"""
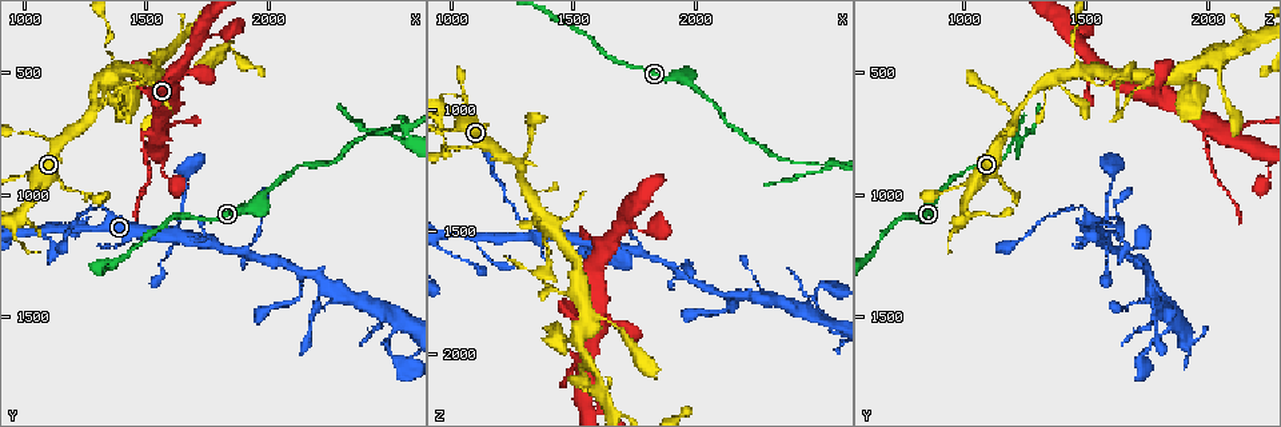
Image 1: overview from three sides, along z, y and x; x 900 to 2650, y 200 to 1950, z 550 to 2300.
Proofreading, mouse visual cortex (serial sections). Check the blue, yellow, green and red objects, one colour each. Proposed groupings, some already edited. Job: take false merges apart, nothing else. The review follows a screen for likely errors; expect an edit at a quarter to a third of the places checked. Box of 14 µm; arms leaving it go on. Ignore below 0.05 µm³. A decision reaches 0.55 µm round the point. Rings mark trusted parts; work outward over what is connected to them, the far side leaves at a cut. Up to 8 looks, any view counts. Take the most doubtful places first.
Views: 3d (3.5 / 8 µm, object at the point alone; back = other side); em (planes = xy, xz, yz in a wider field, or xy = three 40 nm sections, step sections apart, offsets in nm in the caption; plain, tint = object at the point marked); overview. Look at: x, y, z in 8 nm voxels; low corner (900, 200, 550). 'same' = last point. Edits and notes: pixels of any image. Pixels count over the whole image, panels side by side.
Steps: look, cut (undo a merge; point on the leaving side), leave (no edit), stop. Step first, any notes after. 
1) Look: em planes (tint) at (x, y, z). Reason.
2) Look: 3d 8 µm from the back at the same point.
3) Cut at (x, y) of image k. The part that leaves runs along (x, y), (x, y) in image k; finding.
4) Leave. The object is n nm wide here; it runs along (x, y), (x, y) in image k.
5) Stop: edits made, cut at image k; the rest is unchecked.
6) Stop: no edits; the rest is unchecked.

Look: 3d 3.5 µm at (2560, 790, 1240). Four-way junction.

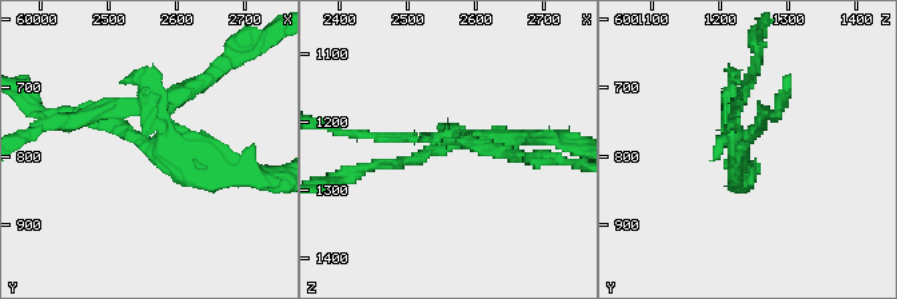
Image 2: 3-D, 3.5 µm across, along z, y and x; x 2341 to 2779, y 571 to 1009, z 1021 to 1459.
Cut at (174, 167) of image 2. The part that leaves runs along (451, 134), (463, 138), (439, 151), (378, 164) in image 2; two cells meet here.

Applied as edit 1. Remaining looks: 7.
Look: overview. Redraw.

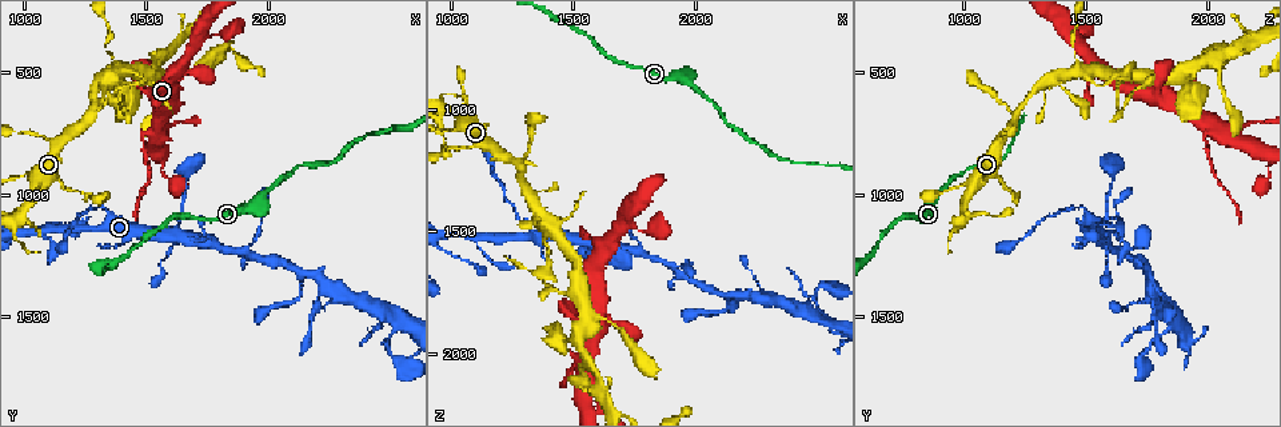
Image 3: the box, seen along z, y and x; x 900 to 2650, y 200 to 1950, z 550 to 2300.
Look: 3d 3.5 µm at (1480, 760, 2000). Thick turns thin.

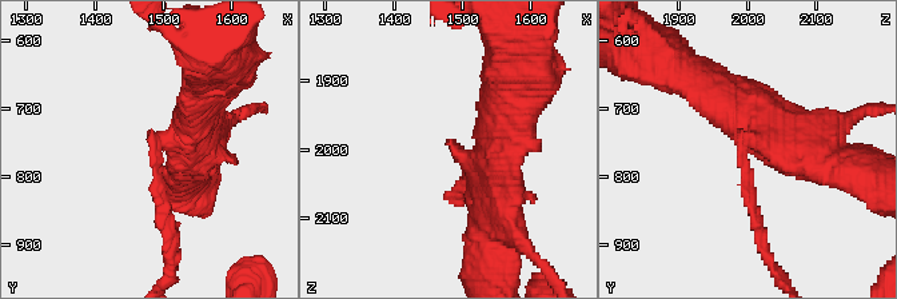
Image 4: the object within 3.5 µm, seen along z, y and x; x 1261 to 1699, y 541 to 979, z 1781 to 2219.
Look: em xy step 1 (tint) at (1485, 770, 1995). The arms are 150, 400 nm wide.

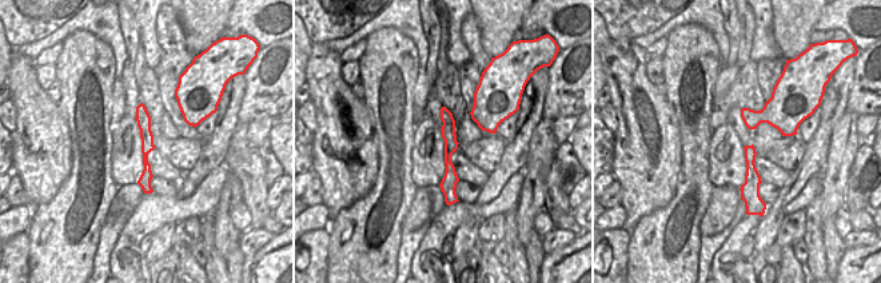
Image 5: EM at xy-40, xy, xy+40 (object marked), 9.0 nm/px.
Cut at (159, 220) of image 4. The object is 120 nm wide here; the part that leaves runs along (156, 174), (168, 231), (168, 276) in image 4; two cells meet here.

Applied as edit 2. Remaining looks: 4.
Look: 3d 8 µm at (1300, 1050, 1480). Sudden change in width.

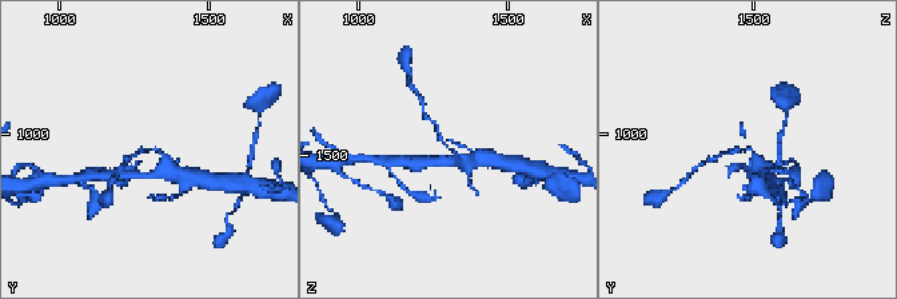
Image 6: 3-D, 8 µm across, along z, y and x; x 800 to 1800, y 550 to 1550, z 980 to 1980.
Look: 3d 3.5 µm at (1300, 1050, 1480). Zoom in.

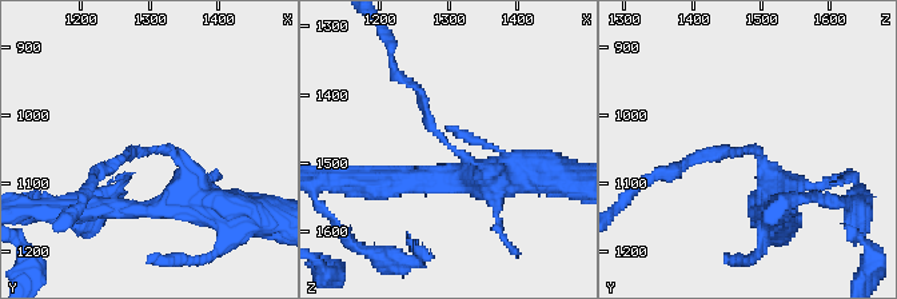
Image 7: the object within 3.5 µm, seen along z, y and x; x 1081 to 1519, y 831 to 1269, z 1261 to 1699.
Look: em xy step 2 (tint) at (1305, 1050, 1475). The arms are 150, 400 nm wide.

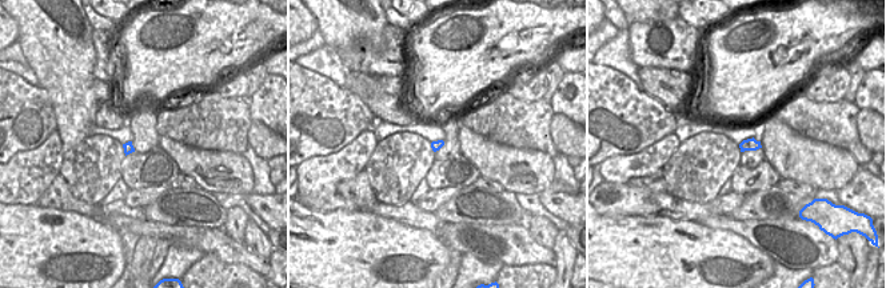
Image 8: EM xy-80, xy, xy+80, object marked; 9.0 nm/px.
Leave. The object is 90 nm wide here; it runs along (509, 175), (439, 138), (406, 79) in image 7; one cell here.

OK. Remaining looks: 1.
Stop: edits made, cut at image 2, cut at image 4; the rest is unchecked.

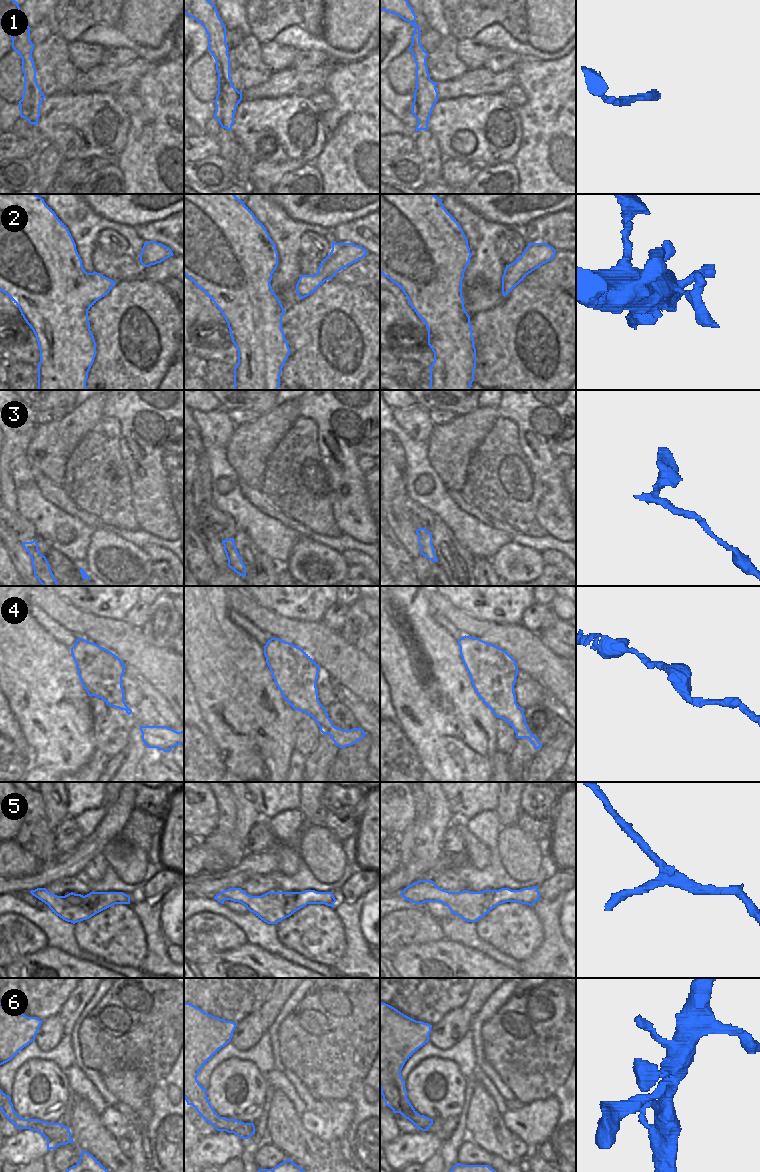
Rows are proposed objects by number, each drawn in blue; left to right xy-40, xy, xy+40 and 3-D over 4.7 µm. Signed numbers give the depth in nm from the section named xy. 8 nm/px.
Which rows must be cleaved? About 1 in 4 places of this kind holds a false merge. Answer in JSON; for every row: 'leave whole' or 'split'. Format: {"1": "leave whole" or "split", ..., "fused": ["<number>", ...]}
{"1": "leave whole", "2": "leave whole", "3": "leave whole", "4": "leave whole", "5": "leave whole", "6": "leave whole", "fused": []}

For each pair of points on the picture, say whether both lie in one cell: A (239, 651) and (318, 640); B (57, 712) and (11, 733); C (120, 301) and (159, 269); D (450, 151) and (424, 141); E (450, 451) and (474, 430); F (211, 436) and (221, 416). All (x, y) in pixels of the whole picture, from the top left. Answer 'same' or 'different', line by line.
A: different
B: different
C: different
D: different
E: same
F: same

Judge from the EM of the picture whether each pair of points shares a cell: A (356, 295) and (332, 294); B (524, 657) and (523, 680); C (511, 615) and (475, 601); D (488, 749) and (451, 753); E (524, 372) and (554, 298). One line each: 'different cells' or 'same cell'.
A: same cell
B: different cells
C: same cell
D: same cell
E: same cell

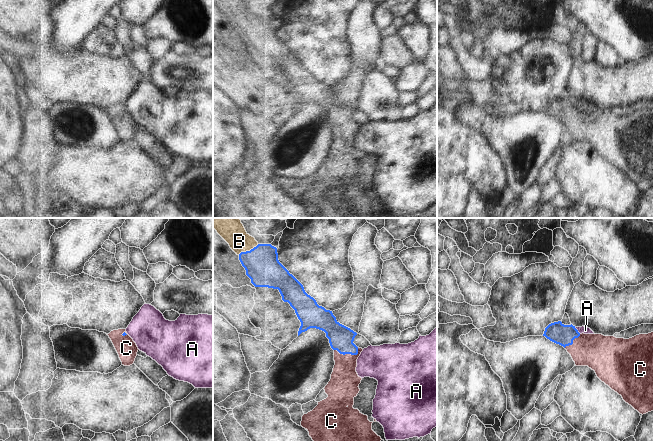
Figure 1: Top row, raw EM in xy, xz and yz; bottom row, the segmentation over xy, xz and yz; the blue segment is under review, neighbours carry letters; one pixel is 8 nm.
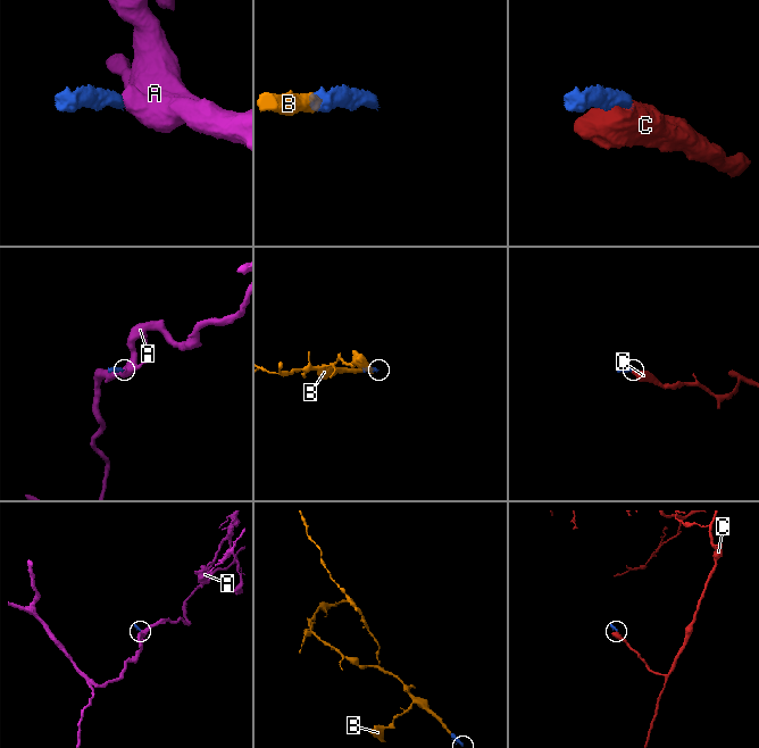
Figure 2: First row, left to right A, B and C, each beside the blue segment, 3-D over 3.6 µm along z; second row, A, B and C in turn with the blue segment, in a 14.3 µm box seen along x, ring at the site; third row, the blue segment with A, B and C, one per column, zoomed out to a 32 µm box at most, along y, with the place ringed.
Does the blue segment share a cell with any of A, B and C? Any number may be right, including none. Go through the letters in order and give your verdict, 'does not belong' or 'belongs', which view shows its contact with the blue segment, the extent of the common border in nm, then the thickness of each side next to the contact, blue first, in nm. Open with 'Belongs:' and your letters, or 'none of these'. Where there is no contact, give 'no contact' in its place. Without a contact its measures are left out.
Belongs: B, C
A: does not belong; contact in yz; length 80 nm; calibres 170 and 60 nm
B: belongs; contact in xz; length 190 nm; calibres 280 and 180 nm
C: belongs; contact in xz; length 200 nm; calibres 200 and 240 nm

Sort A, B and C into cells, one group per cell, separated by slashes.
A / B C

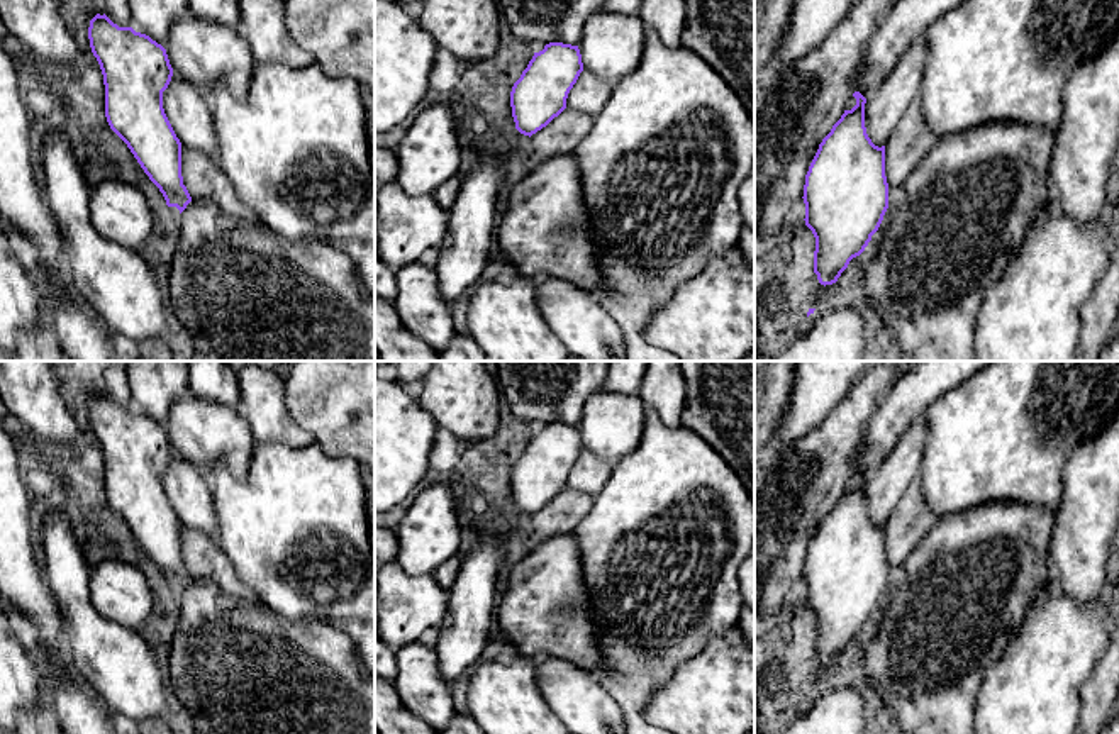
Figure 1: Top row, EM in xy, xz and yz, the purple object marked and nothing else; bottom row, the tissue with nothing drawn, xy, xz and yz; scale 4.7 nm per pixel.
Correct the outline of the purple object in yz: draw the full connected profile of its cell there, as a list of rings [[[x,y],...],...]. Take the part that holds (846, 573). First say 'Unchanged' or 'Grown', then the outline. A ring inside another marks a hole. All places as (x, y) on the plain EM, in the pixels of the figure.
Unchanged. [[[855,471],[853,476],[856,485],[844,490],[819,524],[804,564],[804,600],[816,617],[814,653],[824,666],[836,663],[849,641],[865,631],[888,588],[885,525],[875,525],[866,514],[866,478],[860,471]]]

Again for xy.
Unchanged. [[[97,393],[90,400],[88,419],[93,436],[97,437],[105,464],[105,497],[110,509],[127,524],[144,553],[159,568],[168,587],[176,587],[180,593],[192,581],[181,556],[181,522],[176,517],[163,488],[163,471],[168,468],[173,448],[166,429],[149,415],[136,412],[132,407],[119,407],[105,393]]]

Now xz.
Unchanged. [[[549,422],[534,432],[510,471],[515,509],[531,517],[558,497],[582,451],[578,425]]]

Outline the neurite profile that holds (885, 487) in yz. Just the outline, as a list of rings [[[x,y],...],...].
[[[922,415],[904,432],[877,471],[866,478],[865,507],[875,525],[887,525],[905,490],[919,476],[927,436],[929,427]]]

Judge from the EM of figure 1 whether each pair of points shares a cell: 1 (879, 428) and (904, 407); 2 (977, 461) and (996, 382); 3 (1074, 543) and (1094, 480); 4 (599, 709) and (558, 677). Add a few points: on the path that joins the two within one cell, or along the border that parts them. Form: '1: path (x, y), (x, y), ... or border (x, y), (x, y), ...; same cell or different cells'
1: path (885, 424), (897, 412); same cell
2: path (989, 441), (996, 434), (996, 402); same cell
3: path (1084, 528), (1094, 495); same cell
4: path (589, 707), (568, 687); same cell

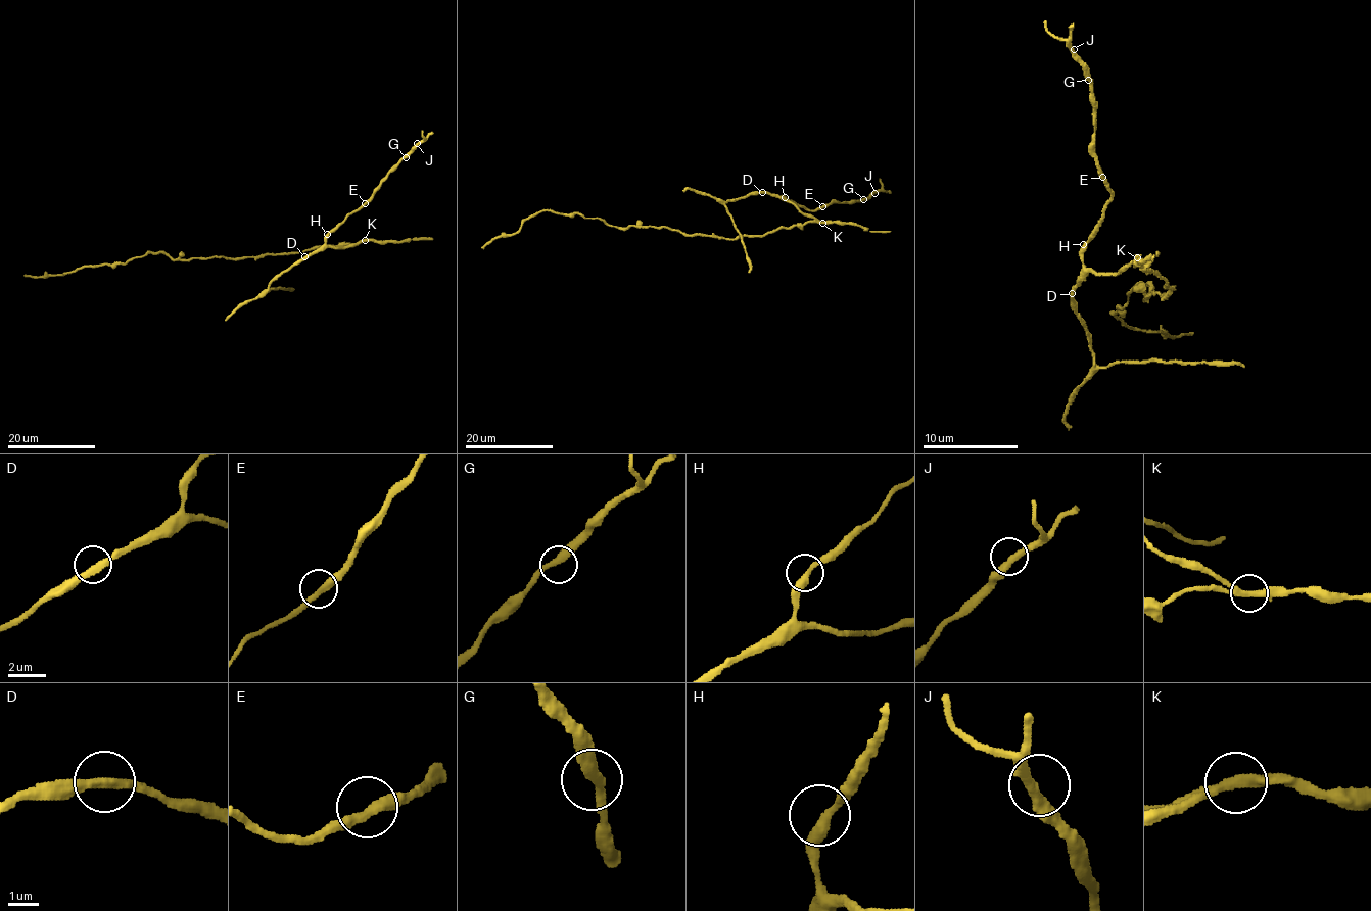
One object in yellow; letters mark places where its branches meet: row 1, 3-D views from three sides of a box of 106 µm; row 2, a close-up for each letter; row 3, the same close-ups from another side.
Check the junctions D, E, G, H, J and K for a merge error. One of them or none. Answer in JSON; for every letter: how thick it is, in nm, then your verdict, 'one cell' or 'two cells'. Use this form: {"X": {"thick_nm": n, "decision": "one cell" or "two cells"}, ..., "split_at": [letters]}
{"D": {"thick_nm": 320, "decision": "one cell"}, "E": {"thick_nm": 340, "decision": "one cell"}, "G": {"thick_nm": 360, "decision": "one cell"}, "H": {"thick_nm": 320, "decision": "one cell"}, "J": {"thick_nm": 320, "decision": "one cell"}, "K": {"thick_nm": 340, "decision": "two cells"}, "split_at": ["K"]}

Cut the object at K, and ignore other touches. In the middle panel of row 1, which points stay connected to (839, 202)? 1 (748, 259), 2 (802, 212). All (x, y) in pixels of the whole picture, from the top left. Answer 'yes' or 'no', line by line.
"""
*ACTIVITY*.
Please count the lines of the entries above that include "drawn" and give only the total.

*REPLY TO THE TASK*.
2